First of all, I think that Italian co-author Vittorio Bufacchi was misled by his Chinese co-author about the grammar and other aspects of Chinese language, starting with the choice and explanation of this Chinese proverb: jī tóng yā jiǎng 鸡同鸭讲 (lit., "a chicken speaking with a duck" i.e., "mutually unintelligible; unable to understand one another; talking about two different things; getting one's wires crossed; talking at cross purposes; people not understanding each other; talking without communicating; talking in circles; talking past each other"). This saying forms the basis for the title of the article and for the elaborate drawing that accompanies it. For an article that is dealing with the translation of terms relating to human rights from one human language to another, the theme / thrust of this proverb is highly unsuitable. As the authors say, "It is as if the Western language of human rights is untranslatable or unintelligible to the Chinese."

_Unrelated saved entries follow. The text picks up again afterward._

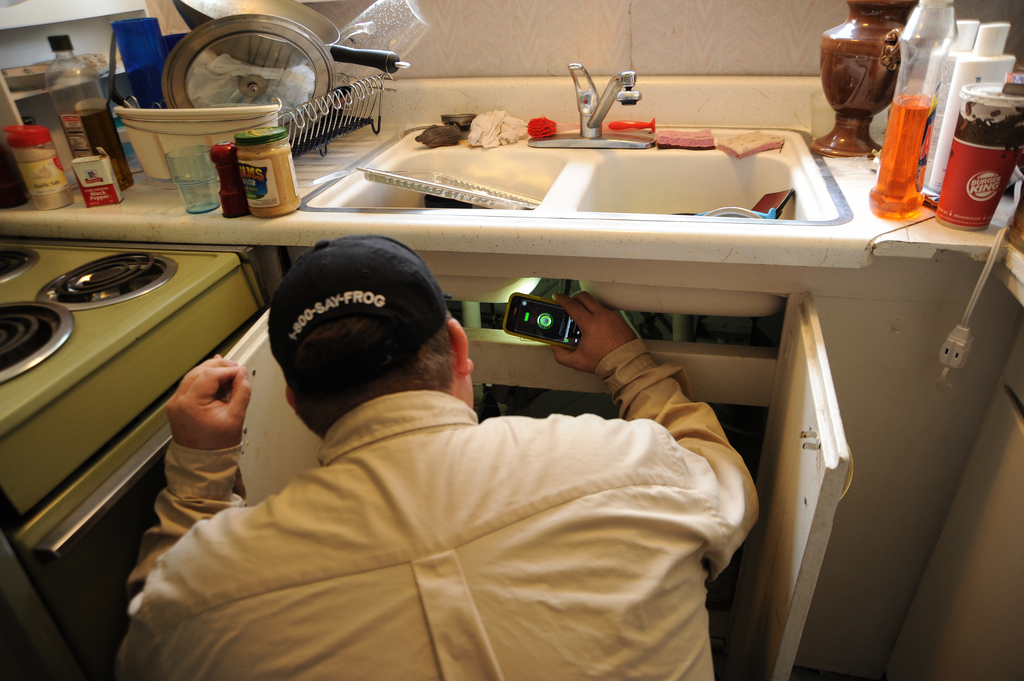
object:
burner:
[0, 244, 42, 287]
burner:
[33, 249, 182, 312]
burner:
[0, 300, 80, 384]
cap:
[264, 234, 451, 404]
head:
[264, 234, 479, 440]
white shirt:
[116, 335, 767, 681]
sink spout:
[614, 89, 643, 106]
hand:
[163, 353, 256, 452]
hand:
[550, 290, 640, 377]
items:
[47, 34, 138, 194]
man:
[115, 237, 761, 678]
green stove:
[0, 242, 276, 681]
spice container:
[0, 124, 76, 212]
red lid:
[3, 123, 53, 150]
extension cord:
[935, 224, 1014, 383]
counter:
[823, 134, 1024, 289]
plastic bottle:
[870, 0, 957, 223]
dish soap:
[868, 92, 936, 224]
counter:
[0, 114, 393, 249]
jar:
[233, 125, 303, 219]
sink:
[292, 123, 859, 231]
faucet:
[527, 61, 656, 149]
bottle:
[41, 30, 141, 190]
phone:
[500, 292, 583, 352]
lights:
[514, 298, 582, 348]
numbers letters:
[373, 294, 388, 308]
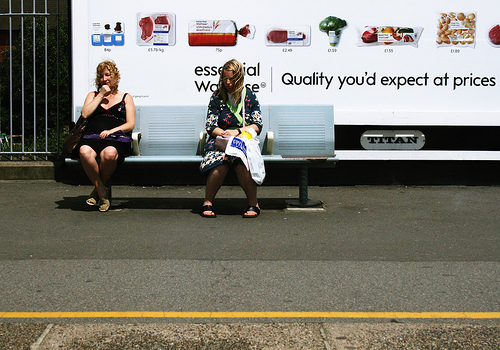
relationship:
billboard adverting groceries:
[91, 12, 500, 94] [86, 2, 480, 56]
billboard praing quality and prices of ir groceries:
[83, 1, 483, 104] [91, 12, 500, 54]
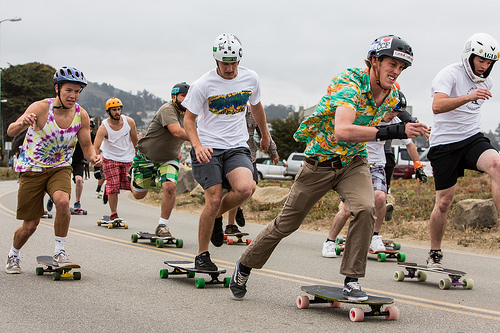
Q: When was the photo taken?
A: Daytime.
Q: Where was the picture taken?
A: On the street.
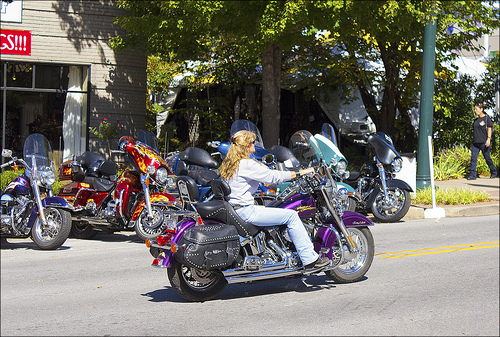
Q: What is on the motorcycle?
A: A woman.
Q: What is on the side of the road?
A: Parked motorcycles.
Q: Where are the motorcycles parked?
A: In front of a bush.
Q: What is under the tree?
A: A tent.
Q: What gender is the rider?
A: A female.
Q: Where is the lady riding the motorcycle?
A: On the street.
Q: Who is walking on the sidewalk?
A: A pedestrian.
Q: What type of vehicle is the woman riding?
A: A motorcycle.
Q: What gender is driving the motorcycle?
A: Female.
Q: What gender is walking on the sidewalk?
A: A female.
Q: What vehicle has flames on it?
A: Red motorcycle.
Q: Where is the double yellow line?
A: On the road.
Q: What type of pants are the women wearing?
A: Jeans.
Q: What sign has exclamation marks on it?
A: The red and white sign.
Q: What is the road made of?
A: Asphalt.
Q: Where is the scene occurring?
A: City street.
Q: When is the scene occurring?
A: During the day.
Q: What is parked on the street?
A: Motorcycles.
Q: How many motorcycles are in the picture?
A: 6.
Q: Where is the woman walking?
A: On the sidewalk.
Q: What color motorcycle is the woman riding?
A: Purple.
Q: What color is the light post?
A: Green.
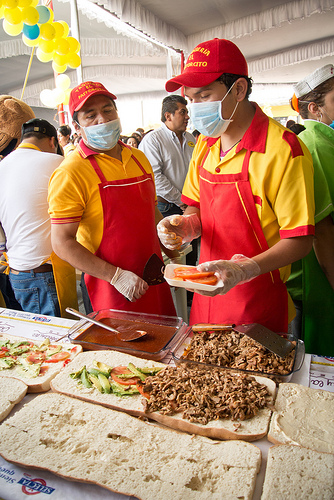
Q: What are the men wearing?
A: Red hats.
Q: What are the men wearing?
A: Yellow shirts.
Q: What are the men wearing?
A: Red aprons.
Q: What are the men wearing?
A: Latex gloves.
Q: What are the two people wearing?
A: White masks.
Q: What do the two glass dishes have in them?
A: Food.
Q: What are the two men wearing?
A: Red aprons.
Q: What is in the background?
A: Yellow and blue balloons.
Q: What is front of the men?
A: Several pieces of large bread.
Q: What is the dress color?
A: Yellow and red.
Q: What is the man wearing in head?
A: Cap.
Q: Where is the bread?
A: Table.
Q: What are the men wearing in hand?
A: Gloves.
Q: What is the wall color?
A: White.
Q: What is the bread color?
A: Brown.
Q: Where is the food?
A: Top of bread.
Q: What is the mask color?
A: Green.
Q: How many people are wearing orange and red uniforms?
A: Two.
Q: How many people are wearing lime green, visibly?
A: One.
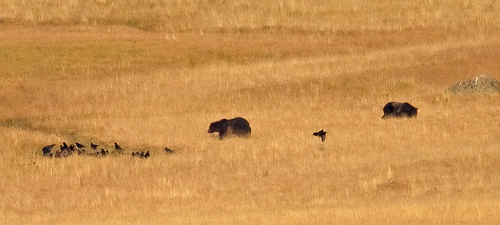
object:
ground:
[3, 2, 498, 222]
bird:
[164, 147, 173, 153]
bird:
[112, 143, 123, 151]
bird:
[41, 143, 57, 155]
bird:
[75, 142, 84, 148]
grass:
[3, 2, 496, 224]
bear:
[381, 102, 418, 119]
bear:
[207, 116, 253, 141]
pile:
[446, 75, 499, 94]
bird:
[312, 130, 326, 142]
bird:
[62, 141, 69, 148]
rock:
[443, 76, 499, 96]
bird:
[143, 151, 150, 158]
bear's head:
[207, 118, 228, 134]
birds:
[164, 146, 174, 154]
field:
[4, 5, 496, 60]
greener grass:
[9, 46, 137, 75]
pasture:
[6, 10, 484, 212]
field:
[1, 54, 499, 221]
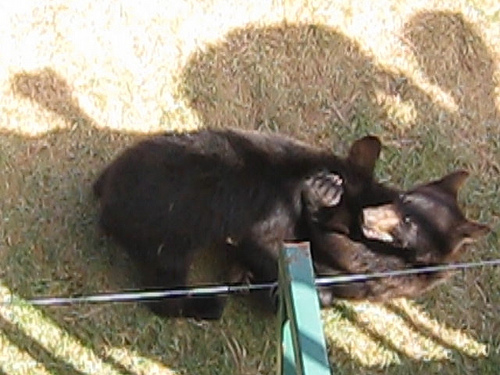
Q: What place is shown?
A: It is a zoo.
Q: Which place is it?
A: It is a zoo.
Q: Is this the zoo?
A: Yes, it is the zoo.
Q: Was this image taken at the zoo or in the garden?
A: It was taken at the zoo.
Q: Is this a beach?
A: No, it is a zoo.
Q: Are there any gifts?
A: No, there are no gifts.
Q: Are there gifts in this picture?
A: No, there are no gifts.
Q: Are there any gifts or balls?
A: No, there are no gifts or balls.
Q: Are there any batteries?
A: No, there are no batteries.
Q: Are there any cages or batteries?
A: No, there are no batteries or cages.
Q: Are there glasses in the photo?
A: No, there are no glasses.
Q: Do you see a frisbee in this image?
A: No, there are no frisbees.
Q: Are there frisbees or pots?
A: No, there are no frisbees or pots.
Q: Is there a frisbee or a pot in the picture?
A: No, there are no frisbees or pots.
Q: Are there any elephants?
A: No, there are no elephants.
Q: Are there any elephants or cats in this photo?
A: No, there are no elephants or cats.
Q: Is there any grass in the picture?
A: Yes, there is grass.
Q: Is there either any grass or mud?
A: Yes, there is grass.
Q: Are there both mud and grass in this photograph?
A: No, there is grass but no mud.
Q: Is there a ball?
A: No, there are no balls.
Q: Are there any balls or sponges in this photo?
A: No, there are no balls or sponges.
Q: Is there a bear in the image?
A: Yes, there is a bear.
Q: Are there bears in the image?
A: Yes, there is a bear.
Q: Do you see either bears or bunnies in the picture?
A: Yes, there is a bear.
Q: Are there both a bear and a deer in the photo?
A: No, there is a bear but no deer.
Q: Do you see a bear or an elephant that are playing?
A: Yes, the bear is playing.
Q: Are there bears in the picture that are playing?
A: Yes, there is a bear that is playing.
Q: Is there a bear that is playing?
A: Yes, there is a bear that is playing.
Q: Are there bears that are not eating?
A: Yes, there is a bear that is playing.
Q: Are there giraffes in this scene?
A: No, there are no giraffes.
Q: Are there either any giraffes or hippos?
A: No, there are no giraffes or hippos.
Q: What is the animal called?
A: The animal is a bear.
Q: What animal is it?
A: The animal is a bear.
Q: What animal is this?
A: This is a bear.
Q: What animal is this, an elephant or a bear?
A: This is a bear.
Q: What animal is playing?
A: The animal is a bear.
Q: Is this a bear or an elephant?
A: This is a bear.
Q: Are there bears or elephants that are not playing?
A: No, there is a bear but it is playing.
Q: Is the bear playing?
A: Yes, the bear is playing.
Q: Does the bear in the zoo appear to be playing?
A: Yes, the bear is playing.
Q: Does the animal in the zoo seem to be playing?
A: Yes, the bear is playing.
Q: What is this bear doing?
A: The bear is playing.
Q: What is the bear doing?
A: The bear is playing.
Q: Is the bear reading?
A: No, the bear is playing.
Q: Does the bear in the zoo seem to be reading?
A: No, the bear is playing.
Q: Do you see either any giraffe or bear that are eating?
A: No, there is a bear but it is playing.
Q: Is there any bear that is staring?
A: No, there is a bear but it is playing.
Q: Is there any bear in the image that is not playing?
A: No, there is a bear but it is playing.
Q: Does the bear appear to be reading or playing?
A: The bear is playing.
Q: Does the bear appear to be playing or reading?
A: The bear is playing.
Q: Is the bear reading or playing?
A: The bear is playing.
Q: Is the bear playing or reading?
A: The bear is playing.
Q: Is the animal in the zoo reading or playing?
A: The bear is playing.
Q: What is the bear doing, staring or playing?
A: The bear is playing.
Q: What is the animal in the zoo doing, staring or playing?
A: The bear is playing.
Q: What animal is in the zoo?
A: The bear is in the zoo.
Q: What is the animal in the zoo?
A: The animal is a bear.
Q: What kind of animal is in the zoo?
A: The animal is a bear.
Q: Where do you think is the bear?
A: The bear is in the zoo.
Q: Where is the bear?
A: The bear is in the zoo.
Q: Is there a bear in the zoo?
A: Yes, there is a bear in the zoo.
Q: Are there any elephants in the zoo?
A: No, there is a bear in the zoo.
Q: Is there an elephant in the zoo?
A: No, there is a bear in the zoo.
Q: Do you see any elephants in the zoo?
A: No, there is a bear in the zoo.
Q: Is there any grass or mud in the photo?
A: Yes, there is grass.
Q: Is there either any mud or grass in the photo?
A: Yes, there is grass.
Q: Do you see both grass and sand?
A: No, there is grass but no sand.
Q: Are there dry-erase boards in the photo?
A: No, there are no dry-erase boards.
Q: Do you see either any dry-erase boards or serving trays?
A: No, there are no dry-erase boards or serving trays.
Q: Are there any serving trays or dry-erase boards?
A: No, there are no dry-erase boards or serving trays.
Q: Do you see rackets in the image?
A: No, there are no rackets.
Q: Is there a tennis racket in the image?
A: No, there are no rackets.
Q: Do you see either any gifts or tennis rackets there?
A: No, there are no tennis rackets or gifts.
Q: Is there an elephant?
A: No, there are no elephants.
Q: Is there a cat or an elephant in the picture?
A: No, there are no elephants or cats.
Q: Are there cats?
A: No, there are no cats.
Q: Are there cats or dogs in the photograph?
A: No, there are no cats or dogs.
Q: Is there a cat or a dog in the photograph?
A: No, there are no cats or dogs.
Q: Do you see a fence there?
A: Yes, there is a fence.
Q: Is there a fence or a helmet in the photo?
A: Yes, there is a fence.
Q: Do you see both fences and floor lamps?
A: No, there is a fence but no floor lamps.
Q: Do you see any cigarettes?
A: No, there are no cigarettes.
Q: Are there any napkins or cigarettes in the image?
A: No, there are no cigarettes or napkins.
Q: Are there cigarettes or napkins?
A: No, there are no cigarettes or napkins.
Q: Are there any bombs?
A: No, there are no bombs.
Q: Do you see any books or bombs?
A: No, there are no bombs or books.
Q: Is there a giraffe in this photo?
A: No, there are no giraffes.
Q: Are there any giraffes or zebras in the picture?
A: No, there are no giraffes or zebras.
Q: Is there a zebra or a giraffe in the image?
A: No, there are no giraffes or zebras.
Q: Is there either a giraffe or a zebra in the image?
A: No, there are no giraffes or zebras.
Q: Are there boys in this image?
A: No, there are no boys.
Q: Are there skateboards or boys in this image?
A: No, there are no boys or skateboards.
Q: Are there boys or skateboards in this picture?
A: No, there are no boys or skateboards.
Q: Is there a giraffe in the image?
A: No, there are no giraffes.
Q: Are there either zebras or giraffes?
A: No, there are no giraffes or zebras.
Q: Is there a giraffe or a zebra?
A: No, there are no giraffes or zebras.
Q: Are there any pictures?
A: No, there are no pictures.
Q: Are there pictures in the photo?
A: No, there are no pictures.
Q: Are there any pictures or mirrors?
A: No, there are no pictures or mirrors.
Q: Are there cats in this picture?
A: No, there are no cats.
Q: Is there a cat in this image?
A: No, there are no cats.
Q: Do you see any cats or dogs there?
A: No, there are no cats or dogs.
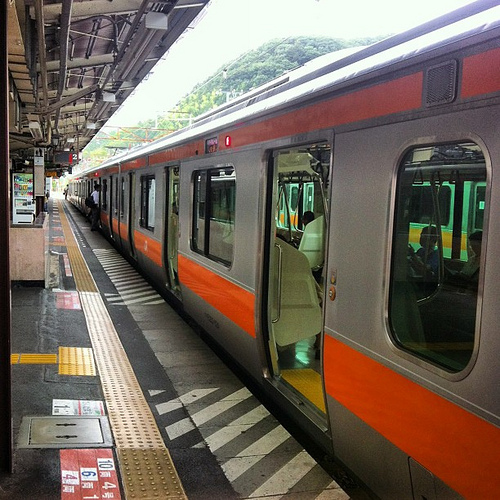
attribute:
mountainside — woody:
[84, 27, 397, 149]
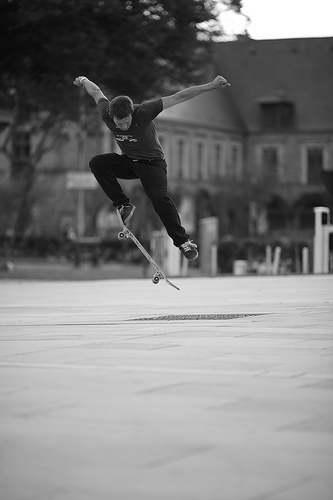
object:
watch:
[78, 75, 91, 84]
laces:
[179, 237, 198, 255]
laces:
[117, 201, 126, 214]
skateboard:
[116, 212, 178, 292]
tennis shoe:
[177, 240, 200, 263]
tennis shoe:
[119, 199, 136, 227]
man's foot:
[114, 198, 134, 224]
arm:
[132, 80, 212, 126]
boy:
[71, 75, 231, 263]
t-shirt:
[96, 95, 165, 163]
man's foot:
[176, 238, 200, 262]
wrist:
[79, 77, 88, 86]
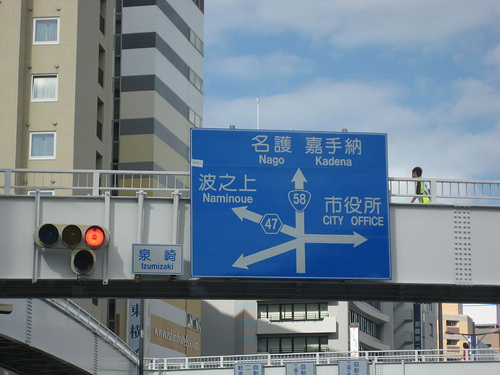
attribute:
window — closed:
[32, 17, 60, 47]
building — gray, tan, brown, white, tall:
[0, 1, 207, 357]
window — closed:
[32, 73, 59, 101]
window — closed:
[29, 130, 57, 158]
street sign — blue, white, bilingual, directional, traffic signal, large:
[192, 128, 391, 281]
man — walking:
[407, 167, 433, 205]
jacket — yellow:
[417, 183, 432, 205]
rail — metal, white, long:
[1, 165, 499, 206]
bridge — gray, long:
[3, 166, 495, 370]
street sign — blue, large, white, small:
[131, 243, 185, 279]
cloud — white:
[206, 4, 494, 52]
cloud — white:
[207, 47, 312, 84]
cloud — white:
[201, 75, 496, 203]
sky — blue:
[203, 2, 499, 205]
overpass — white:
[1, 165, 493, 298]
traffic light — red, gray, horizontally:
[35, 224, 108, 274]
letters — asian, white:
[254, 153, 287, 168]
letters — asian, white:
[313, 155, 353, 171]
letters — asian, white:
[201, 192, 255, 205]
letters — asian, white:
[319, 214, 382, 228]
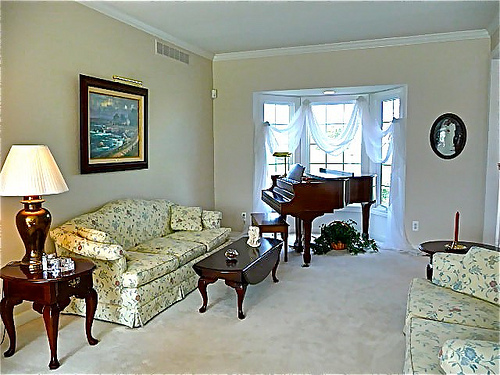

Because the authors of the article have mistakenly come to believe this, they arrive at the false conclusion that the only way out of this presumed misunderstanding
…lies in a linguistic turn: the way forward is to abandon the Western terminology of human rights and appeal instead to aspects of Chinese philosophy that can perform a similar role, although the term 'human rights' is never used.
If we abandon "human" and "rights" in a serious discussion of "human rights", what is there left to talk about?
In my estimation, the authors need to gain a better understanding of the Chinese language and its grammar.
The authors declare:
The majority of the thirty articles in the English version of the [UN Universal Declaration of Human Rights] refer to 'everyone' and 'no one', while the Chinese translation conveys all such expressions with the phrase 'ren-ren', 人人 — literally 'man and man'. This linguistic nuance is significant, since it means that the two languages convey the meaning of 'universality' in metaphysically distinct ways.
What this tells me is that the authors of the article do not understand how the inclusive plural is formed in Chinese. The reduplication of a noun in Sinitic languages is one of the most common means to form the plural: rénrén 人人 means "all people" or "everyone". To assert that it means "man and man" is to proclaim that this Chinese expression is gibberish. It is not. Insisting that rénrén 人人 means "man and man" is tantamount to insisting that English terms must be translated at the morphemic level. When morphemes join in lexical and grammatical constructions, they acquire new meanings depending on their context. The same is as true of Sinitic languages as it is of English.
Here are some additional examples of the reduplication of a noun to form the inclusive plural:
tiāntiān
天天
"every day; daily; day by day"
If we follow the Bufacchi & Ouyang style of grammatical explication, that would erroneously mean "day and day". Wrong!
For grammar sticklers:
This is about 量词 (measure words) repetition. Yes, it’s a way to form the plural. Other examples are:
个个都很聪明。("Each of them is smart".)
天天都很开心。("[I am] happy every day".)
栋栋(measure word for house) 都很漂亮. ("All the houses are beautiful") (but you can’t say 房房都很漂亮,because 房 is a noun, not a measure word)
人人都要面对 ("Everyone has to face [it]"). Here 人 is a measure word, not a noun)
Two famous lines of a poem by the Tang poet Li Shen 李绅 (772-846):
谁知盘中餐,
粒粒皆辛苦?
"Who knows that, in their rice bowl,
Each grain bespeaks bitter labor?"
[thanks to Jing Hu]
VHM: Note the use of emphatic 都 and 皆 ("all, every") in each of these lines.
Which all goes to show there's a difference between philosophy and linguistics, between philosophers and linguists. N'est-ce pas?